Teen's block party to help homeless people - again
She did it in 1999. Now 15-year-old Gabby Thompson is again holding a party to help needy people.
By ANDREW MEACHAM
Published June 13, 2004
ST. PETERSBURG - A precocious high-school student wants your old socks and underwear, ratty towels, and anything else you can spare for homeless men and women. Gabrielle Thompson, 15, has organized a block party and donation drive for ASAP, a homeless shelter.
On Saturday, from 5:30 p.m. until 7:30 or 8, she hopes the 600 block of 61st Avenue S will bustle with the unloading of clothing and supplies, music and socializing.
It's not her first time organizing such an event. Gabby, as everyone knows her, hosted a similar block party in 1999 for ASAP, when she was 10, after a period of time spent persuading her mother, Merle Thompson.
"My mom was sort of iffy about it," Gabby recalled. "I sort of had to beg her."

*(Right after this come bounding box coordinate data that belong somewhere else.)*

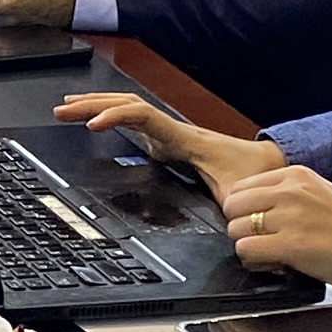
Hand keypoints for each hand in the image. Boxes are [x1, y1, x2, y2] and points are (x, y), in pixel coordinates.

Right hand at [62, 92, 284, 194]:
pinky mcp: (169, 140)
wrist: (268, 163)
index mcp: (184, 139)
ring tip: (67, 108)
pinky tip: (95, 120)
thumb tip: (220, 226)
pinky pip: (134, 119)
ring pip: (128, 107)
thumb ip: (228, 208)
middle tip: (62, 110)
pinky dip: (111, 115)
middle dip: (93, 105)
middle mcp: (173, 131)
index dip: (116, 117)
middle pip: (127, 104)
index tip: (93, 125)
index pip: (143, 117)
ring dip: (97, 105)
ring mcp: (169, 133)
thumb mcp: (239, 194)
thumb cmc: (254, 174)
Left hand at [215, 162, 331, 288]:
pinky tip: (275, 264)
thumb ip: (288, 196)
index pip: (240, 187)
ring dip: (248, 246)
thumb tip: (255, 210)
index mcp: (296, 175)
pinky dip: (254, 261)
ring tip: (271, 254)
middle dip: (241, 227)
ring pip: (236, 229)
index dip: (244, 210)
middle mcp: (290, 190)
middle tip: (262, 241)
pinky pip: (246, 250)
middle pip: (232, 206)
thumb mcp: (320, 194)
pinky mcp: (291, 245)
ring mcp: (290, 217)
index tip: (257, 223)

Gabby has been charting her own course for a while now. After skipping the first grade, she scarfed up various academic awards at Bay Point Middle School and is now an honor roll student in St. Petersburg High School's International Baccalaureate program, where she will be a junior in the fall.
Her career choices have narrowed since 1999, when she told a reporter she wanted to become a talk show host, hair stylist and singer. These days it's a forensic pathologist.
In recent years she has taken up soccer, swimming, karate, ballet, and joined the tennis team and the drama club. "I just try anything I can," she said.
Homeless people need socks, toiletries and clothing, said Karen Butler, director of the ASAP shelter at 423 11th Ave. S. Butler said that other young people have donated recently to ASAP, including $1,100 raised by the Junior Vincentians of St. Raphael's Catholic School.
A block party offers the added benefit of helping neighbors get more acquainted, said Gabby, who heads to Spain in July for a month of study. "I guess nothing bad can come of it," she said. "Everyone gets something."